E quando fui a Salvador, hein! Nossa! Quando estive pela primeira vez, parecia um menino indo ao estádio ver como era o jogador que já havia ouvido seus gols pelo rádio. Havia algo de primeiro, mas havia algo de segundos, terceiros, vários. Um encontro com o Lacerda, uma passada pela praça do poeta, uma caminhada pelas ladeiras do Pelô, uma água de coco de frente para o Farol famoso. Quase tudo como uma confirmação, uma constatação de imagens construídas pelo batuque do Olodum, ou pelas músicas de Caymmi, sobretudo quando avistei o Rio Vermelho. Caramba! Como deve ser doce morrer naquele mar, foi o que pensei ao passar de ônibus pela orla e verificar que a cor daquele mar era diferente. Um diferente nem tão diferente assim. Pelo menos para mim que já havia construído a minha Salvador, aquela feita de colagens de recortes dos outros, dos artistas, dos letrados, dos músicos.

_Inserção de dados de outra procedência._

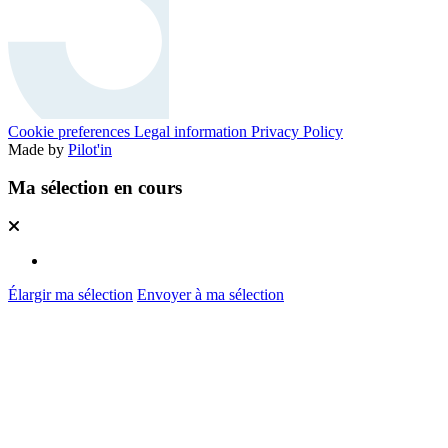
Cookie preferences
Legal information
Privacy Policy
Made by
Pilot'in
Ma sélection en cours
Élargir ma sélection
Envoyer à ma sélection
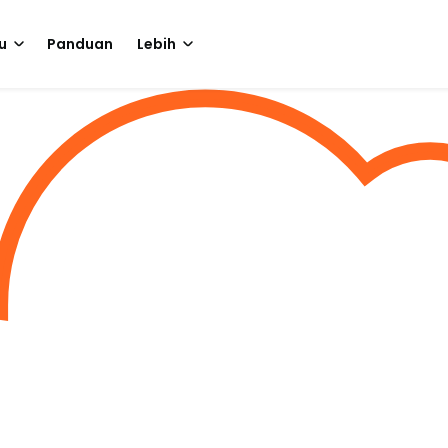
u
Panduan
Lebih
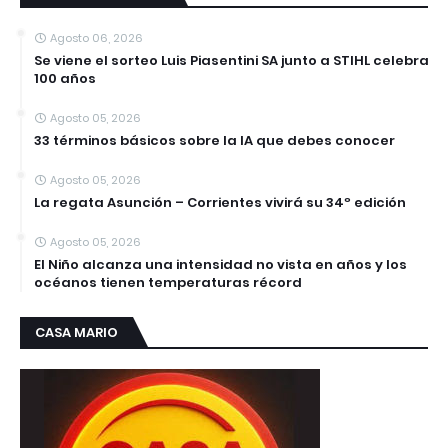
Agosto 06, 2026
Se viene el sorteo Luis Piasentini SA junto a STIHL celebra
100 años
Agosto 05, 2026
33 términos básicos sobre la IA que debes conocer
Agosto 05, 2026
La regata Asunción – Corrientes vivirá su 34º edición
Agosto 05, 2026
El Niño alcanza una intensidad no vista en años y los
océanos tienen temperaturas récord
CASA MARIO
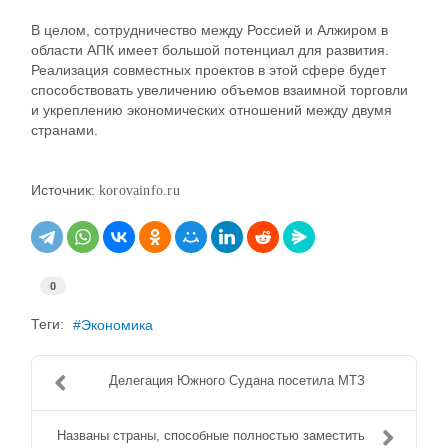
В целом, сотрудничество между Россией и Алжиром в
области АПК имеет большой потенциал для развития.
Реализация совместных проектов в этой сфере будет
способствовать увеличению объемов взаимной торговли
и укреплению экономических отношений между двумя
странами.
Источник:
korovainfo.ru
0
Теги:
Экономика
Делегация Южного Судана посетила МТЗ
Названы страны, способные полностью заместить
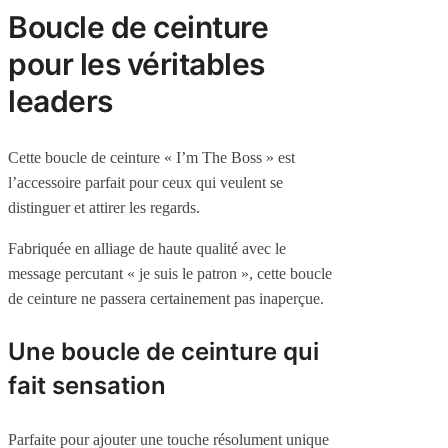
Boucle de ceinture
pour les véritables
leaders
Cette boucle de ceinture « I’m The Boss » est
l’accessoire parfait pour ceux qui veulent se
distinguer et attirer les regards.
Fabriquée en alliage de haute qualité avec le
message percutant « je suis le patron », cette boucle
de ceinture ne passera certainement pas inaperçue.
Une boucle de ceinture qui
fait sensation
Parfaite pour ajouter une touche résolument unique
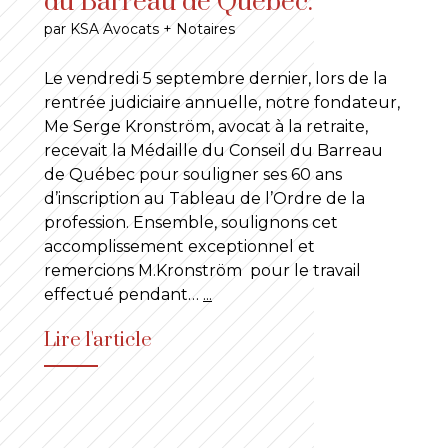
du Barreau de Québec.
par KSA Avocats + Notaires
Le vendredi 5 septembre dernier, lors de la
rentrée judiciaire annuelle, notre fondateur,
Me Serge Kronström, avocat à la retraite,
recevait la Médaille du Conseil du Barreau
de Québec pour souligner ses 60 ans
d’inscription au Tableau de l’Ordre de la
profession. Ensemble, soulignons cet
accomplissement exceptionnel et
remercions M.Kronström pour le travail
effectué pendant…
...
Lire l'article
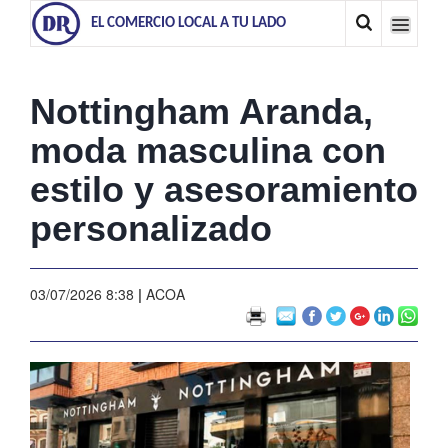
EL COMERCIO LOCAL A TU LADO
Nottingham Aranda,
moda masculina con
estilo y asesoramiento
personalizado
03/07/2026 8:38
|
ACOA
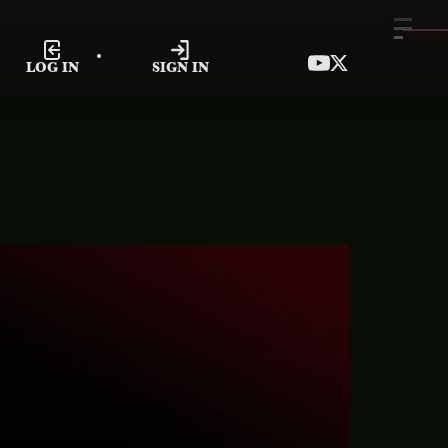
LOG IN
SIGN IN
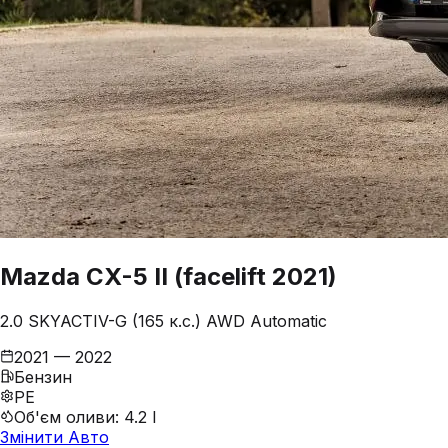
Mazda
CX-5
II (facelift 2021)
2.0 SKYACTIV-G (165 к.с.) AWD Automatic
2021 — 2022
Бензин
PE
Об'єм оливи
:
4.2 l
Змінити Авто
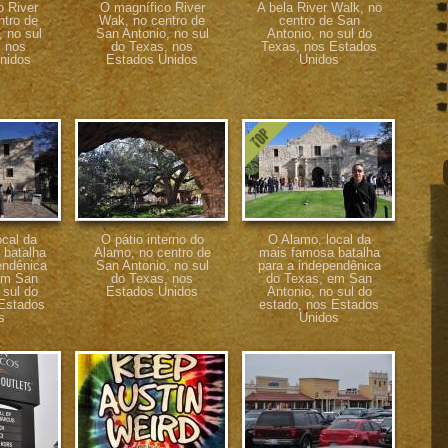
o River
O magnífico River
A bela River Walk, no
ntro de
Wak, no centro de
centro de San
 no sul
San Antonio, no sul
Antonio, no sul do
, nos
do Texas, nos
Texas, nos Estados
nidos
Estados Unidos
Unidos
ocal da
O pátio interno do
O Alamo, local da
 batalha
Alamo, no centro de
mais famosa batalha
endênica
San Antonio, no sul
para a independênica
em San
do Texas, nos
do Texas, em San
 sul do
Estados Unidos
Antonio, no sul do
 Estados
estado, nos Estados
s
Unidos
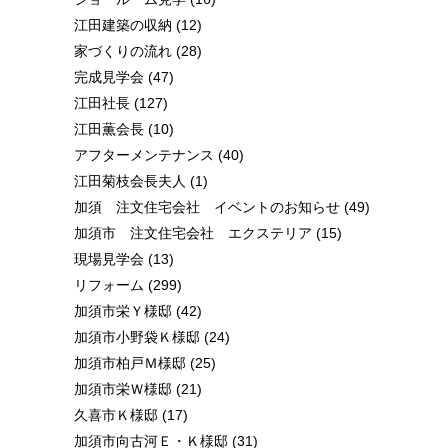
江田建築の収納
(12)
家づくりの流れ
(28)
完成見学会
(47)
江田社長
(127)
江田薫会長
(10)
アフターメンテナンス
(40)
江田菊枝会長夫人
(1)
加須 注文住宅会社 イベントのお知らせ
(49)
加須市 注文住宅会社 エクステリア
(15)
現場見学会
(13)
リフォーム
(299)
加須市栄Ｙ様邸
(42)
加須市小野袋Ｋ様邸
(24)
加須市柏戸Ｍ様邸
(25)
加須市栄Ｗ様邸
(21)
久喜市Ｋ様邸
(17)
加須市向古河Ｅ・Ｋ様邸
(31)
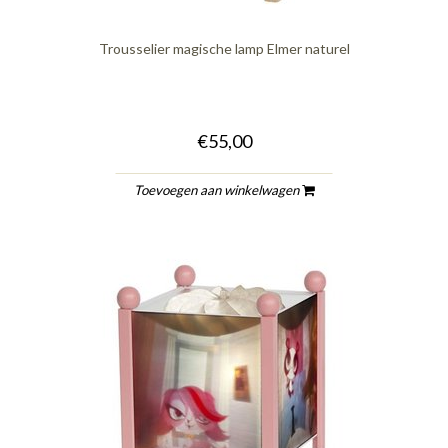
Trousselier magische lamp Elmer naturel
€55,00
Toevoegen aan winkelwagen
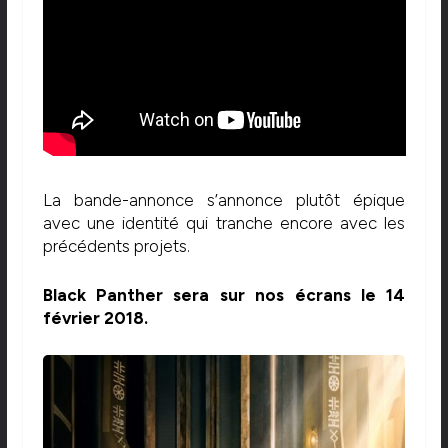
La bande-annonce s’annonce plutôt épique
avec une identité qui tranche encore avec les
précédents projets.
Black Panther sera sur nos écrans le 14
février 2018.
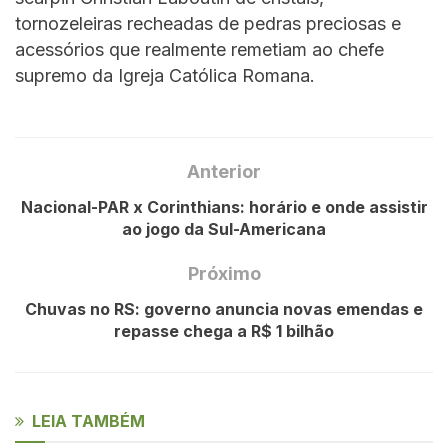
tornozeleiras recheadas de pedras preciosas e
acessórios que realmente remetiam ao chefe
supremo da Igreja Católica Romana.
Anterior
Nacional-PAR x Corinthians: horário e onde assistir
ao jogo da Sul-Americana
Próximo
Chuvas no RS: governo anuncia novas emendas e
repasse chega a R$ 1 bilhão
LEIA TAMBÉM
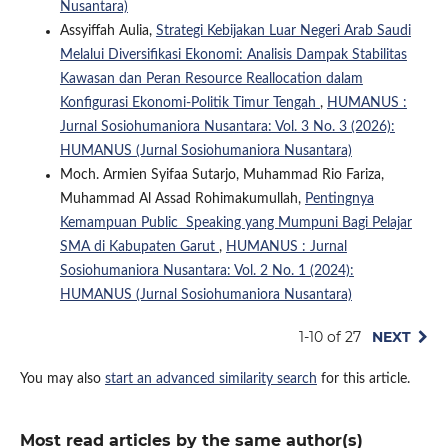
Nusantara)
Assyiffah Aulia,
Strategi Kebijakan Luar Negeri Arab Saudi
Melalui Diversifikasi Ekonomi: Analisis Dampak Stabilitas
Kawasan dan Peran Resource Reallocation dalam
Konfigurasi Ekonomi-Politik Timur Tengah
,
HUMANUS :
Jurnal Sosiohumaniora Nusantara: Vol. 3 No. 3 (2026):
HUMANUS (Jurnal Sosiohumaniora Nusantara)
Moch. Armien Syifaa Sutarjo, Muhammad Rio Fariza,
Muhammad Al Assad Rohimakumullah,
Pentingnya
Kemampuan Public Speaking yang Mumpuni Bagi Pelajar
SMA di Kabupaten Garut
,
HUMANUS : Jurnal
Sosiohumaniora Nusantara: Vol. 2 No. 1 (2024):
HUMANUS (Jurnal Sosiohumaniora Nusantara)
1-10 of 27
NEXT
You may also
start an advanced similarity search
for this article.
Most read articles by the same author(s)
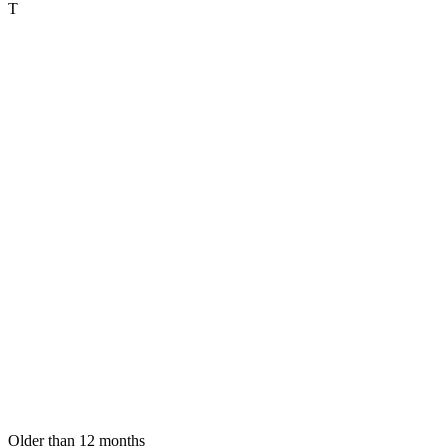
T
Older than 12 months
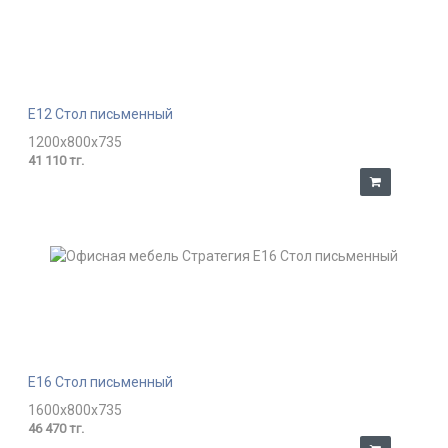
E12 Стол письменный
1200x800x735
41 110 тг.
E16 Стол письменный
1600x800x735
46 470 тг.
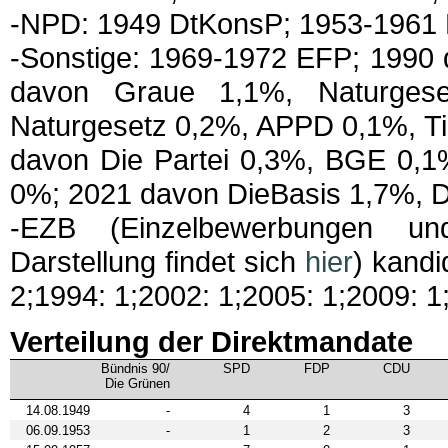
-NPD: 1949 DtKonsP; 1953-1961
-Sonstige: 1969-1972 EFP; 199
davon Graue 1,1%, Naturges
Naturgesetz 0,2%, APPD 0,1%, Ti
davon Die Partei 0,3%, BGE 0,1
0%; 2021 davon DieBasis 1,7%, D
-EZB (Einzelbewerbungen und
Darstellung findet sich
hier
) kandi
2;1994: 1;2002: 1;2005: 1;2009: 1
Verteilung der Direktmandate
Bündnis 90/
SPD
FDP
CDU
Die Grünen
14.08.1949
-
4
1
3
06.09.1953
-
1
2
3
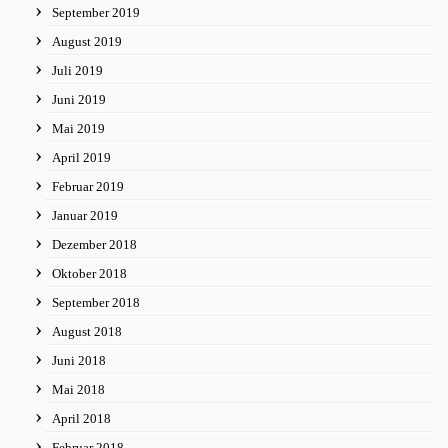
September 2019
August 2019
Juli 2019
Juni 2019
Mai 2019
April 2019
Februar 2019
Januar 2019
Dezember 2018
Oktober 2018
September 2018
August 2018
Juni 2018
Mai 2018
April 2018
Februar 2018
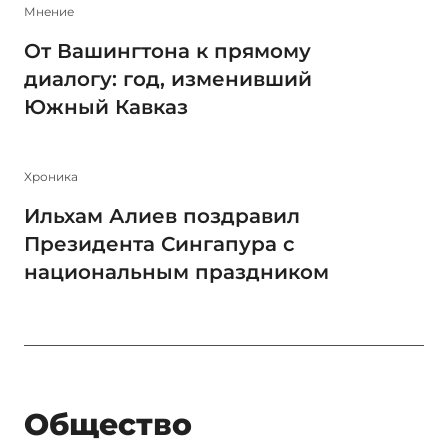
Мнение
От Вашингтона к прямому
диалогу: год, изменивший
Южный Кавказ
Xроника
Ильхам Алиев поздравил
Президента Сингапура с
национальным праздником
Общество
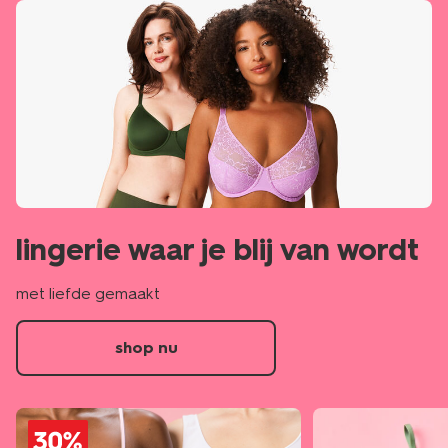
lingerie waar je blij van wordt
met liefde gemaakt
shop nu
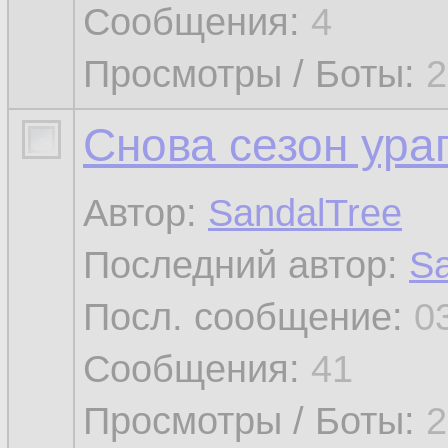
Сообщения:
4
Просмотры / Боты:
2
Снова сезон ура
Автор:
SandalTree
Последний автор:
Sa
Посл. сообщение:
0
Сообщения:
41
Просмотры / Боты:
2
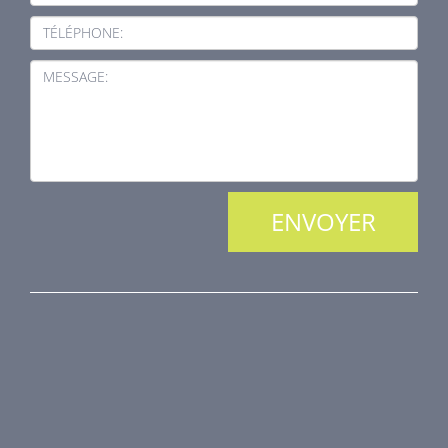
TÉLÉPHONE:
MESSAGE:
NOS PRODUITS
Protection incendie
Technique de désenfumage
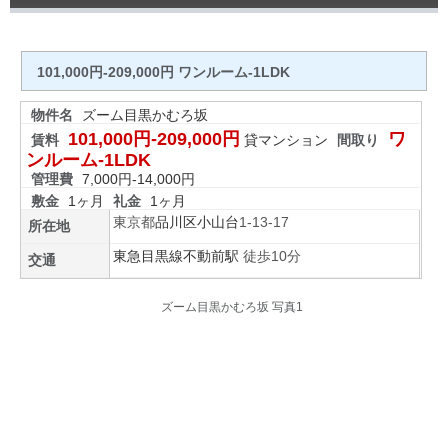
101,000円-209,000円 ワンルーム-1LDK
物件名
ズーム目黒かむろ坂
101,000円-209,000円
ワ
賃料
貸マンション
間取り
ンルーム-1LDK
管理費
7,000円-14,000円
敷金
1ヶ月
礼金
1ヶ月
東京都
品川区
小山台
1-13-17
所在地
東急目黒線
不動前駅
徒歩10分
交通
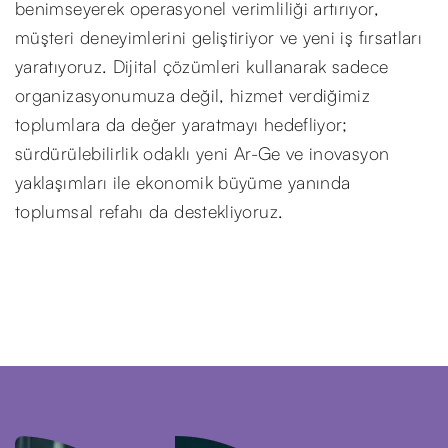
benimseyerek operasyonel verimliliği artırıyor,
müşteri deneyimlerini geliştiriyor ve yeni iş fırsatları
yaratıyoruz. Dijital çözümleri kullanarak sadece
organizasyonumuza değil, hizmet verdiğimiz
toplumlara da değer yaratmayı hedefliyor;
sürdürülebilirlik odaklı yeni Ar-Ge ve inovasyon
yaklaşımları ile ekonomik büyüme yanında
toplumsal refahı da destekliyoruz.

Mas, claro, não posso me fixar apenas nas letras e imagens de cenários marítimos e de capitais velozes, porque também estive vagueando por campos brancos, repletos de seixos, macambiras, suçaranas, de declives próximos às barrancas do Rio Gavião. Quando estive próximo à Gameleira, olhando de dentro do carro que chacoalhava pelas descidas de ladeiras íngremes para lá das doze léguas ao sul do Pradoso, e bem mais à oeste da Conquista baiana, procurava por um cenário medievo e respirava a atmosfera do catinguêro contemporâneo, quase que fechando os olhos e sussurrando as quadras inesquecíveis do cantador Elomar. A viagem pela poeira da caatinga do sertão da ressaca aconteceu como uma visita a um lugar conhecido antes, pela poesia do menestrel nativo, porém, foi mais pelo reconhecimento da bravura e da simplicidade de um povo grande, mais até do que o visto em cantoria.
Quiçá, remexendo os recortes do tempo ainda mais antigo, lembro que o som que ecoava nos corredores da escola de primeiro grau na zona sul paulistana falava de um cenário bem próximo, daquele ali logo além do muro, para onde iria alguns dos meus colegas após a última aula. Com uma batida agressiva, de ritmos e rimas contadas na velocidade da respiração de jovens sobreviventes, palavras de um cenário de abandono do poder público e de cotidiano violento me apresentavam imagens das favelas da maior cidade da América Latina. Pela voz de Mano Brown e dos Racionais, conheci, antes mesmo de dobrar a esquina e seguir pelos becos estreitos, os barracos do Jardim Ângela, os campinhos do Piraporinha e os trilhos da via férrea do Grajaú. Que era, na música e na realidade, a última estação para muitos dos próximos a mim.
Enfim, também poderia narrar mais lembranças construídas no agora de situações e imagens vistas no ontem de um sem tempo que recolhi ouvindo de canções por essa trajetória de minhas escutas e mergulhos vários. Poderia acrescentar experiências de primeiros encontros, que não eram bem primeiros, com muitos lugares desse nosso Brasil, tanto dos centros, como das margens, dos mares e demais campos mil. Mas, seria apenas um inventário ficcional de lembranças que ficaram marcadas de alguma forma como parte relevante de minha vida. Portanto, a única vontade que me fica é a de querer escutar mais, perceber os lugares ainda não conhecidos e buscar nas leves letras itinerários que instigam a ir vê-los e senti-los com o peso do próprio corpo.
Sigamos viajando, nos sons, nas letras e nos próprios lugares, tanto nos imaginados, como nos que construímos a cada dia!